Yes, even sex with yourself can be improved with lube. If you have dry hands, no need to use a moisturizing lotion that could contain unwanted chemicals, especially because you don’t want those ingredients inside you. Just apply a few drops of a lube of your choice to your finger before touching yourself for a smoother feel, recommends Bass.
Imagine the electrifying pulse of your favorite vibrator hitting all the right spots. Now imagine using that same toy to gently glide over your clitoris with the same power, but a totally different, more fluid sensation. A dab of lube on a vibrator is a total game-changer. Just be careful: If your sex toy is made of silicone, you’ll definitely want to use a water-based lube, since silicone lubes can deteriorate soft rubber.
There’s no wrong way to use lube during intercourse.

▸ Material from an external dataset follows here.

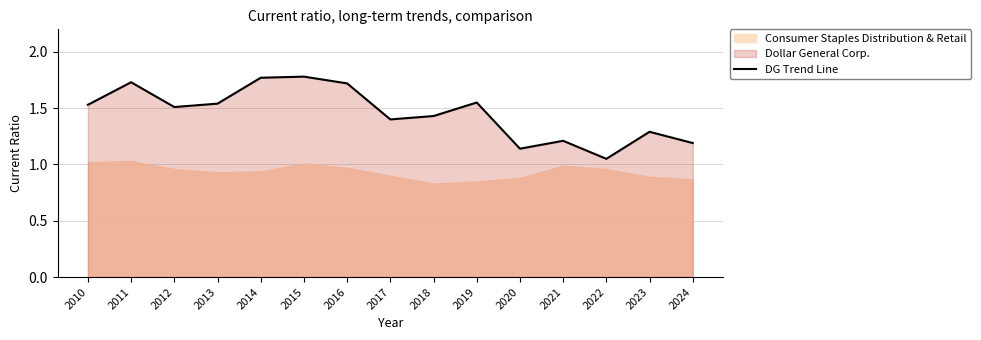

Reading left to right, what are all the values shown in this chart?

2010=1.5	2011=1.7	2012=1.5	2013=1.5	2014=1.8	2015=1.8	2016=1.7	2017=1.4	2018=1.4	2019=1.6	2020=1.1	2021=1.2	2022=1.1	2023=1.3	2024=1.2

You can apply it directly to your body, their body, a toy, or condom itself. My personal rule of thumb is to start with a dime-size dollop and work up from there. Sure, you may encounter a point at which it’s too much (they’re slipping everywhere, it’s dripping excessively on the sheets, etc.), but that’s easily remedied with a paper towel. You don’t want to reduce all the friction, but that threshold is personal for everyone and you’ll know it when you feel it.
If your partner is looking for more ways to increase feeling while using protection, Eric Garrison, sexologist and author of Mastering Multiple-Position Sex, has a suggestion. “Many guys complain that a condom diminishes the sensation,” Garrison previously told Cosmopolitan.com. “Adding a little lube ups the sensitivity he feels inside the latex.” If you put a drop or two inside the rubber before you unroll it, that might unlock a world of feeling.
While you might hit a limit of “yeah, too much” during vaginal intercourse, that threshold will be much lower with anal sex, because unlike your vagina, your booty does not create its own lubricant to make things slidey and glidey. SO LOAD IT ON THERE! When it comes to any butt stuff, too much lube and precaution are never enough.
This might sound counterintuitive, but it’s true! Sex therapist Gina Ogden, PhD, author of The Return of Desire, previously explained: “Women often use spit, but it can be hard to muster up enough. A flavored lube provides enough wetness that your jaw won’t get as tired.” But if having a bunch of liquid (or whatever kind) in your mouth doesn’t sound… well, appetizing, just use the lube strictly for the hand job, mmk?
Why not try a body-safe lube during nonsexual foreplay? A few squirts can turn a back massage from relaxing to “holy hell, your touch is electrifying, can we please have sex right now?”